[Collected data]
══════════════════════════════
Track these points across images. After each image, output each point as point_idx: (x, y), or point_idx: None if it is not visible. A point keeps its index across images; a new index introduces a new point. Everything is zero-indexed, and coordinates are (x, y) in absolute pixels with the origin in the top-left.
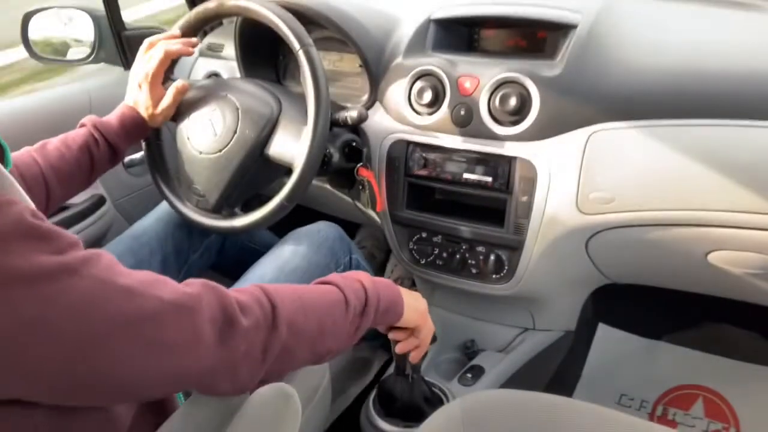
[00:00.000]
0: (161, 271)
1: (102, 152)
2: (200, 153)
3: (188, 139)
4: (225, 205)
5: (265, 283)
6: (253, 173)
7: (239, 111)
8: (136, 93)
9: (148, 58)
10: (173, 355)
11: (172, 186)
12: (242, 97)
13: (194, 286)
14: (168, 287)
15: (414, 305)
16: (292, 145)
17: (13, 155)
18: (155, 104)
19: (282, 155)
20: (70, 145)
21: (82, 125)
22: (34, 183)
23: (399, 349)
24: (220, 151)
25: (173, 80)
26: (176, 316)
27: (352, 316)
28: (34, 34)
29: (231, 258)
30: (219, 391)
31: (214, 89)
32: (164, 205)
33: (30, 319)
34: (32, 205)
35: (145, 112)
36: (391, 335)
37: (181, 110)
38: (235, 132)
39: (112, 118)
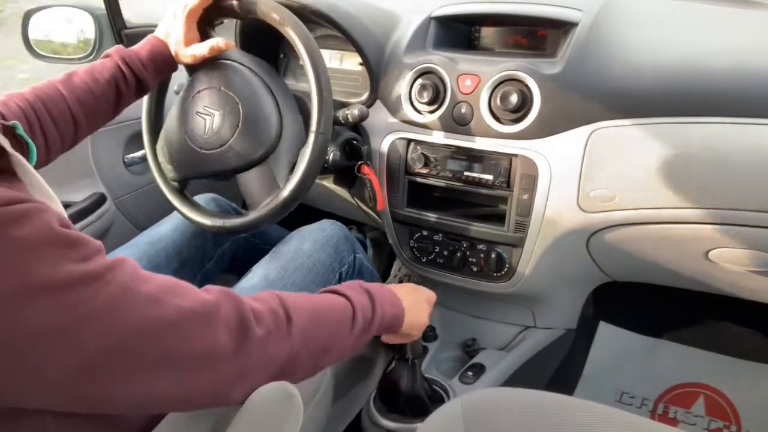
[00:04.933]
0: (177, 276)
1: (130, 87)
2: (187, 141)
3: (184, 120)
4: (182, 185)
5: (269, 281)
6: (221, 182)
7: (238, 129)
8: (169, 24)
9: None
10: (190, 364)
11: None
12: (248, 111)
13: (212, 292)
14: (187, 294)
15: (412, 321)
16: (258, 195)
17: (38, 87)
18: (187, 42)
19: (245, 193)
20: (98, 78)
21: (107, 56)
22: (61, 118)
23: (384, 339)
24: (205, 150)
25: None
26: (194, 324)
27: (357, 333)
28: (34, 32)
29: (247, 266)
30: (230, 402)
31: (230, 80)
32: (178, 214)
33: (53, 327)
34: (61, 210)
35: (174, 47)
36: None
37: (194, 73)
38: (228, 141)
39: (142, 50)
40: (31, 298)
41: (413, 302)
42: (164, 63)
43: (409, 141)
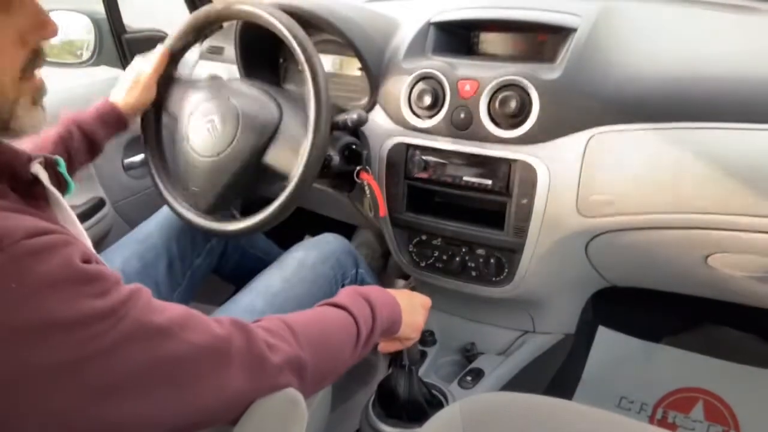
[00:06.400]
0: (167, 275)
1: (78, 144)
2: (198, 155)
3: (187, 139)
4: (219, 207)
5: (272, 292)
6: (249, 179)
7: (240, 116)
8: (122, 92)
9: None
10: (197, 399)
11: (171, 188)
12: (244, 102)
13: (224, 326)
14: (199, 328)
15: (410, 322)
16: (289, 157)
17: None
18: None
19: (279, 165)
20: (43, 139)
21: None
22: None
23: (381, 348)
24: (218, 155)
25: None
26: (205, 360)
27: (359, 350)
28: None
29: (232, 263)
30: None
31: (216, 91)
32: (166, 209)
33: (62, 362)
34: (88, 243)
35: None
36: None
37: (182, 108)
38: (235, 137)
39: (88, 111)
40: (44, 335)
41: (408, 304)
42: (115, 120)
43: (409, 146)
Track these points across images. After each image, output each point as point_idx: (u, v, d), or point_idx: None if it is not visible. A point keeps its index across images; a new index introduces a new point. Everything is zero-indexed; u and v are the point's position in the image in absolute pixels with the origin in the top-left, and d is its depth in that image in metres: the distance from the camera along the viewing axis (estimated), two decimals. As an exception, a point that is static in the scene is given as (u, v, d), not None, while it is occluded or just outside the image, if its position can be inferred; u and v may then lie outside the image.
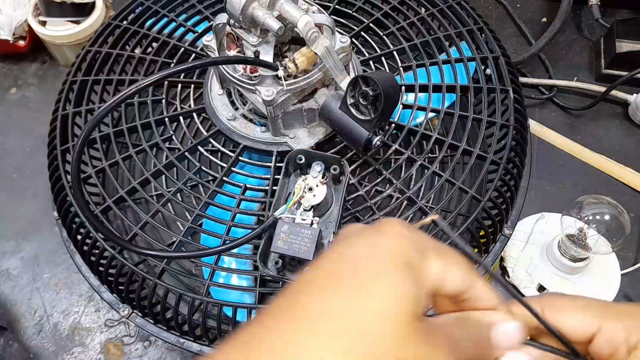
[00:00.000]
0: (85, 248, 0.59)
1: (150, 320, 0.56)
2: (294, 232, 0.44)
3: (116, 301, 0.58)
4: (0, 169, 0.79)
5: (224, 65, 0.54)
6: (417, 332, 0.22)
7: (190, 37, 0.69)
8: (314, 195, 0.47)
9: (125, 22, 0.70)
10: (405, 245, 0.24)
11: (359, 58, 0.64)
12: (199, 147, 0.61)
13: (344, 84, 0.53)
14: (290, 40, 0.54)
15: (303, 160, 0.49)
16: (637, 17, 0.88)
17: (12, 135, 0.83)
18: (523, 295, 0.28)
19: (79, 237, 0.59)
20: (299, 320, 0.21)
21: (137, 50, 0.68)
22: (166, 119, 0.62)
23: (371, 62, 0.65)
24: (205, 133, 0.61)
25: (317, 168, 0.48)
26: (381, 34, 0.67)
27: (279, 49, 0.54)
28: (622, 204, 0.62)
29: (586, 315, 0.26)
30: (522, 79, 0.82)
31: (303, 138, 0.57)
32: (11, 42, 0.86)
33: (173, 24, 0.70)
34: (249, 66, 0.53)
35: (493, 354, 0.25)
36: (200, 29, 0.70)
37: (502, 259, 0.67)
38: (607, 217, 0.62)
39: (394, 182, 0.55)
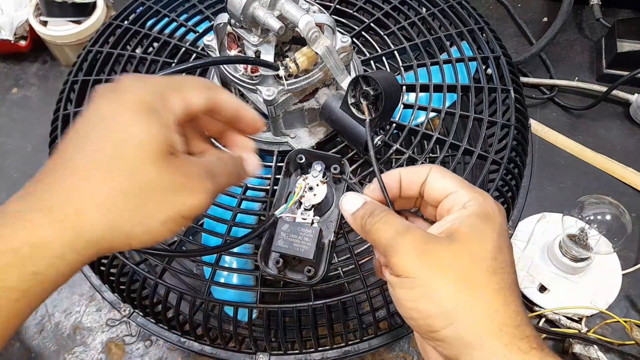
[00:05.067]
0: (87, 248, 0.59)
1: (152, 320, 0.56)
2: (295, 231, 0.44)
3: (117, 301, 0.58)
4: (2, 169, 0.79)
5: (224, 65, 0.54)
6: (170, 164, 0.28)
7: (191, 37, 0.69)
8: (315, 195, 0.47)
9: (126, 22, 0.70)
10: (143, 94, 0.28)
11: (359, 58, 0.64)
12: (200, 147, 0.61)
13: (344, 83, 0.53)
14: (291, 40, 0.54)
15: (304, 159, 0.49)
16: (638, 17, 0.88)
17: (14, 135, 0.83)
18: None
19: (80, 236, 0.59)
20: (69, 174, 0.27)
21: (138, 50, 0.68)
22: (167, 119, 0.62)
23: (372, 62, 0.65)
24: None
25: (317, 167, 0.48)
26: (382, 33, 0.67)
27: (279, 48, 0.54)
28: (623, 204, 0.62)
29: (454, 182, 0.35)
30: (523, 79, 0.82)
31: (304, 138, 0.57)
32: (12, 42, 0.86)
33: (174, 24, 0.70)
34: (249, 66, 0.53)
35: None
36: (201, 28, 0.70)
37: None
38: (608, 217, 0.62)
39: (395, 181, 0.55)
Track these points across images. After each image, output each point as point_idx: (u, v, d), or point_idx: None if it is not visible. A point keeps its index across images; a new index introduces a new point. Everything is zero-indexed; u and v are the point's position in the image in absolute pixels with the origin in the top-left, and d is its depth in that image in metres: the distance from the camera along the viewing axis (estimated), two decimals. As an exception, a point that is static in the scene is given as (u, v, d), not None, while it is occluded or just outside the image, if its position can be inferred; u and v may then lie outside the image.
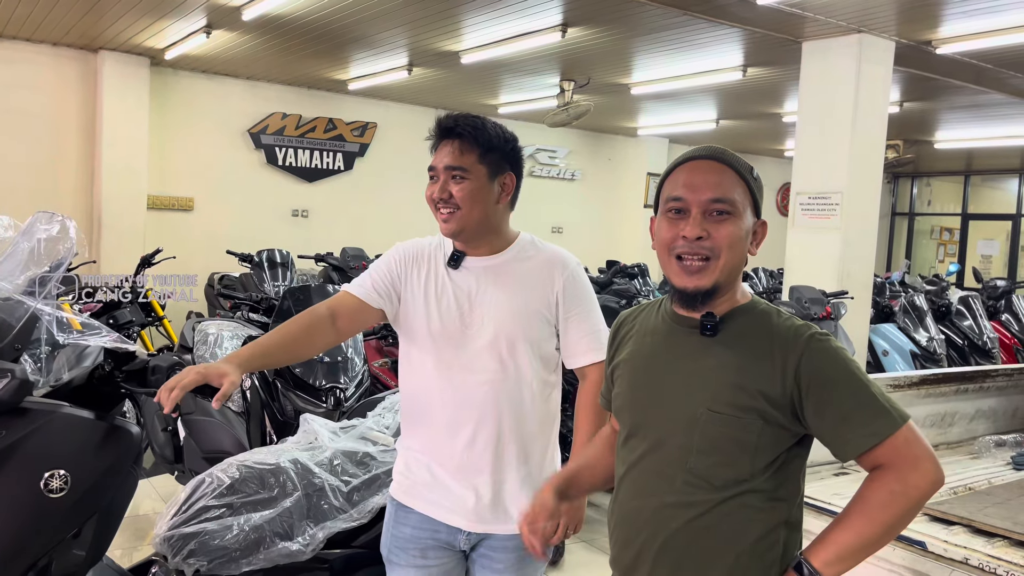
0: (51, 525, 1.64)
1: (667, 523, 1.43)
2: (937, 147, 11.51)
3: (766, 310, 1.45)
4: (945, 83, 7.35)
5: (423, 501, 1.90)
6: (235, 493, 2.18)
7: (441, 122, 1.89)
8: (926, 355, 5.92)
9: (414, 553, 1.90)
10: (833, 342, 1.40)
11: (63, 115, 8.20)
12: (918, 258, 15.11)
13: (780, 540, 1.42)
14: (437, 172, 1.86)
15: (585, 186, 12.11)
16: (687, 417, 1.42)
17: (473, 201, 1.85)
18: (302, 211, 9.68)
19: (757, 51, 6.66)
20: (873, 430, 1.34)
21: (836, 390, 1.36)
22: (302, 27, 6.65)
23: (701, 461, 1.41)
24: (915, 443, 1.35)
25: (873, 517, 1.35)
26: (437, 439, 1.89)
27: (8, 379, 1.60)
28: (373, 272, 1.96)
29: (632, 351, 1.55)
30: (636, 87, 8.39)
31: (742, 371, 1.39)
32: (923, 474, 1.34)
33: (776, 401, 1.37)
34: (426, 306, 1.90)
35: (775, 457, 1.40)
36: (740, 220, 1.41)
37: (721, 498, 1.40)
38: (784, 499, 1.42)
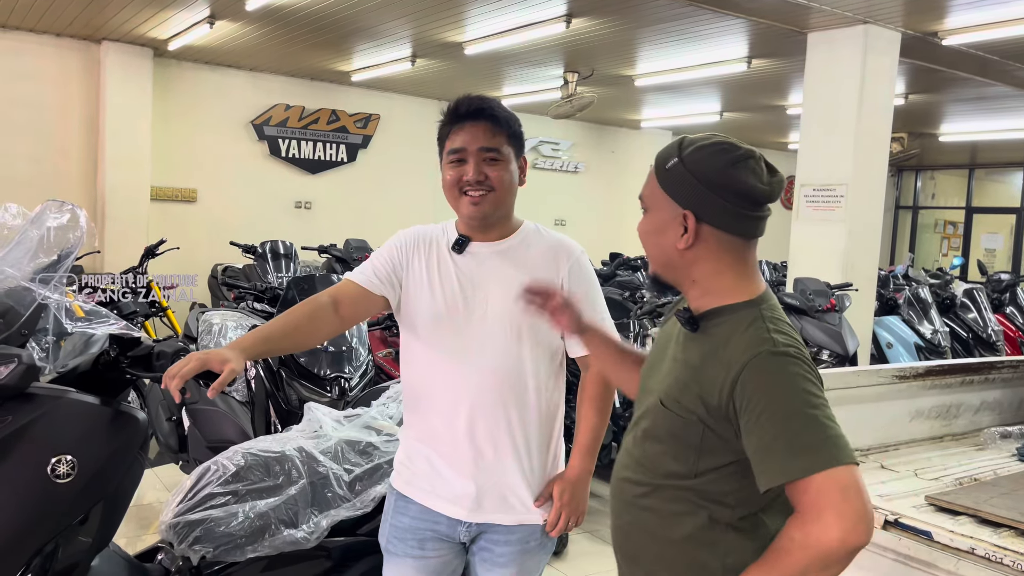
0: (58, 510, 1.64)
1: (622, 495, 1.50)
2: (942, 140, 11.48)
3: (750, 314, 1.37)
4: (950, 75, 7.32)
5: (423, 492, 1.89)
6: (240, 481, 2.18)
7: (465, 103, 1.86)
8: (930, 348, 5.92)
9: (412, 544, 1.88)
10: (786, 363, 1.29)
11: (67, 106, 8.20)
12: (922, 252, 15.08)
13: (719, 544, 1.37)
14: (466, 154, 1.82)
15: (588, 178, 12.09)
16: (650, 403, 1.46)
17: (505, 184, 1.85)
18: (305, 203, 9.68)
19: (762, 42, 6.63)
20: (785, 467, 1.24)
21: (763, 415, 1.27)
22: (305, 18, 6.63)
23: (650, 448, 1.44)
24: (830, 492, 1.21)
25: (775, 563, 1.27)
26: (438, 429, 1.87)
27: (15, 364, 1.60)
28: (375, 260, 1.94)
29: (661, 330, 1.61)
30: (640, 79, 8.36)
31: (694, 372, 1.37)
32: (825, 529, 1.20)
33: (714, 411, 1.32)
34: (430, 292, 1.87)
35: (726, 463, 1.35)
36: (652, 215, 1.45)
37: (659, 485, 1.42)
38: (731, 506, 1.36)
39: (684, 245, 1.39)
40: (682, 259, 1.41)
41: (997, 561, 1.95)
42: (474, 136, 1.82)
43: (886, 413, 2.89)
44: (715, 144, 1.39)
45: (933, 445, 2.98)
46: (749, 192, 1.37)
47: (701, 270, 1.41)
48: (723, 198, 1.36)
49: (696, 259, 1.40)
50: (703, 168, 1.37)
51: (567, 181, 11.89)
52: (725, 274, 1.41)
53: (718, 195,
══════════════════════════════
EXERCISE DIRECTIONS:
Your answer must be exactly the lines from the one with "11: (63, 115, 8.20)" through the final line of the data, with no pictures in it.

RESULT:
11: (63, 115, 8.20)
12: (918, 258, 15.11)
13: (780, 540, 1.42)
14: (437, 172, 1.86)
15: (585, 186, 12.11)
16: (687, 417, 1.42)
17: (473, 201, 1.85)
18: (302, 211, 9.68)
19: (757, 51, 6.66)
20: (873, 430, 1.34)
21: (836, 390, 1.36)
22: (302, 27, 6.65)
23: (701, 461, 1.41)
24: (915, 443, 1.35)
25: (873, 517, 1.35)
26: (437, 439, 1.89)
27: (8, 379, 1.60)
28: (373, 272, 1.96)
29: (632, 351, 1.55)
30: (636, 87, 8.39)
31: (742, 371, 1.39)
32: (923, 474, 1.34)
33: (776, 401, 1.37)
34: (426, 306, 1.90)
35: (775, 457, 1.40)
36: (740, 220, 1.41)
37: (721, 498, 1.40)
38: (784, 499, 1.42)
0: (58, 510, 1.64)
1: (622, 495, 1.50)
2: (942, 140, 11.48)
3: (750, 314, 1.37)
4: (950, 75, 7.32)
5: (423, 492, 1.89)
6: (240, 481, 2.18)
7: (465, 103, 1.86)
8: (930, 348, 5.92)
9: (412, 544, 1.88)
10: (786, 363, 1.29)
11: (67, 106, 8.20)
12: (922, 252, 15.08)
13: (719, 544, 1.37)
14: (466, 154, 1.82)
15: (588, 178, 12.09)
16: (650, 403, 1.46)
17: (505, 184, 1.85)
18: (305, 203, 9.68)
19: (762, 42, 6.63)
20: (785, 467, 1.24)
21: (763, 415, 1.27)
22: (305, 18, 6.63)
23: (650, 448, 1.44)
24: (830, 492, 1.21)
25: (775, 563, 1.27)
26: (438, 429, 1.87)
27: (15, 364, 1.60)
28: (375, 260, 1.94)
29: (661, 330, 1.61)
30: (640, 79, 8.36)
31: (694, 372, 1.37)
32: (825, 529, 1.20)
33: (714, 411, 1.32)
34: (430, 292, 1.87)
35: (726, 463, 1.35)
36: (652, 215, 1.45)
37: (659, 485, 1.42)
38: (731, 506, 1.36)
39: (684, 245, 1.39)
40: (682, 259, 1.41)
41: (997, 561, 1.95)
42: (474, 136, 1.82)
43: (886, 413, 2.89)
44: (715, 144, 1.39)
45: (933, 445, 2.98)
46: (749, 192, 1.37)
47: (701, 270, 1.41)
48: (723, 198, 1.36)
49: (696, 259, 1.40)
50: (703, 168, 1.37)
51: (567, 181, 11.89)
52: (725, 274, 1.41)
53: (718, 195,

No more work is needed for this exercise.